Jean-Pierre Melville a réellement le don de choisir les acteurs qui colleront parfaitement aux personnages qu’ils doivent interpréter. Qui aurait pu imaginer qu’
André Bourvil serait aussi parfait dans le rôle à contre-emploi, d’un commissaire inflexible, déterminé, patient, solitaire et profondément humaniste.
Yves Montand est magistral dans le rôle complexe d’un ex-flic devenu alcoolique qui cherche un sens à son existence (la séquence des hallucinations est prodigieuse).
Gian Maria Volonté est doté de cette qualité rare qui lui permet d’insuffler corps et âme à ses personnages quel qu’il soit.
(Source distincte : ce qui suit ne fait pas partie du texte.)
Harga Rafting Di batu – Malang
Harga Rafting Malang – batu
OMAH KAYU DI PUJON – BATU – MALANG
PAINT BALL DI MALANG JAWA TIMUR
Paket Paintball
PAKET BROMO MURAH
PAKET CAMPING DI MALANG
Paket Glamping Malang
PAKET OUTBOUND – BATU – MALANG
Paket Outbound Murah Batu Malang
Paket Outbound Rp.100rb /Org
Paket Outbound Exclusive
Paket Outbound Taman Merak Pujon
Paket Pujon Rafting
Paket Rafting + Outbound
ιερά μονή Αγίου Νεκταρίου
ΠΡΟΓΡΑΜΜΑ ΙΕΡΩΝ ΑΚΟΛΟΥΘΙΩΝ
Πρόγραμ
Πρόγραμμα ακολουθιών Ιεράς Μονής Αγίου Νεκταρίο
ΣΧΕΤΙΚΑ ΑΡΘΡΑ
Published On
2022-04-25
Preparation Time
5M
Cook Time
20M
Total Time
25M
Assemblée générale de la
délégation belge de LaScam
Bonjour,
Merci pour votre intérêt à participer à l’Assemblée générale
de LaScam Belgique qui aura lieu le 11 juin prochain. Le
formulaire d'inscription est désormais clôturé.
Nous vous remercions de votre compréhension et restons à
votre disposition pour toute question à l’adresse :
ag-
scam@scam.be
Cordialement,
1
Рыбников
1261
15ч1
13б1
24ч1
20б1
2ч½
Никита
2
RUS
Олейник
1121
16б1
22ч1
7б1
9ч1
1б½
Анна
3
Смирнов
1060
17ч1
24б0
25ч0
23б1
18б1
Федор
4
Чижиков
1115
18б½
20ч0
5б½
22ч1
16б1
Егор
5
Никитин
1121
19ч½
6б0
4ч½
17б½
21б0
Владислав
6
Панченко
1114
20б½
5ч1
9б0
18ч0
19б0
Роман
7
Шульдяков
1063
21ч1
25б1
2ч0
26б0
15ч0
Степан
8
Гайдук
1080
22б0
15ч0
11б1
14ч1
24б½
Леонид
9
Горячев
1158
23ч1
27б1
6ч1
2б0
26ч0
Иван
Il est donc également parfait dans le rôle de Vogel, le malfrat pittoresque.
Alain Delon est excellent en truand flegmatique, même s’il est moins charismatique dans le rôle de Corey qu’il ne l’était dans celui du
Samouraï qui demeure le sommet de sa carrière. Les seconds rôles sont également très bons, notamment
Paul Amiot dans le rôle du cynique Inspecteur général de la police.
Le plus américain des cinéastes français, nous propose une relecture âpre, sophistiquée et mélancolique, nimbée d’un zest d’existentialisme, des codes du film noir, soulignée avec beaucoup de justesse par la partition « jazzy » d’Eric Demarsan.